TO-DO ITEM -
Reproduce the following material line for line, keeping every word, hyphen, and line break unchanged.

EXERCISE DATA section start

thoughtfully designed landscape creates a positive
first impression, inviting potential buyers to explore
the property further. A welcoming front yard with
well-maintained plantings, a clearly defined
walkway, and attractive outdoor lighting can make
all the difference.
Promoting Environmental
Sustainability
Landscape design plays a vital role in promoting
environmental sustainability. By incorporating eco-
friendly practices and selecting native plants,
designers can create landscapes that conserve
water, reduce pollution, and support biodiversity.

EXERCISE DATA section end

SOLUTION TO THIS PROBLEM -
thoughtfully designed landscape creates a positive
first impression, inviting potential buyers to explore
the property further. A welcoming front yard with
well-maintained plantings, a clearly defined
walkway, and attractive outdoor lighting can make
all the difference.
Promoting Environmental
Sustainability
Landscape design plays a vital role in promoting
environmental sustainability. By incorporating eco-
friendly practices and selecting native plants,
designers can create landscapes that conserve
water, reduce pollution, and support biodiversity.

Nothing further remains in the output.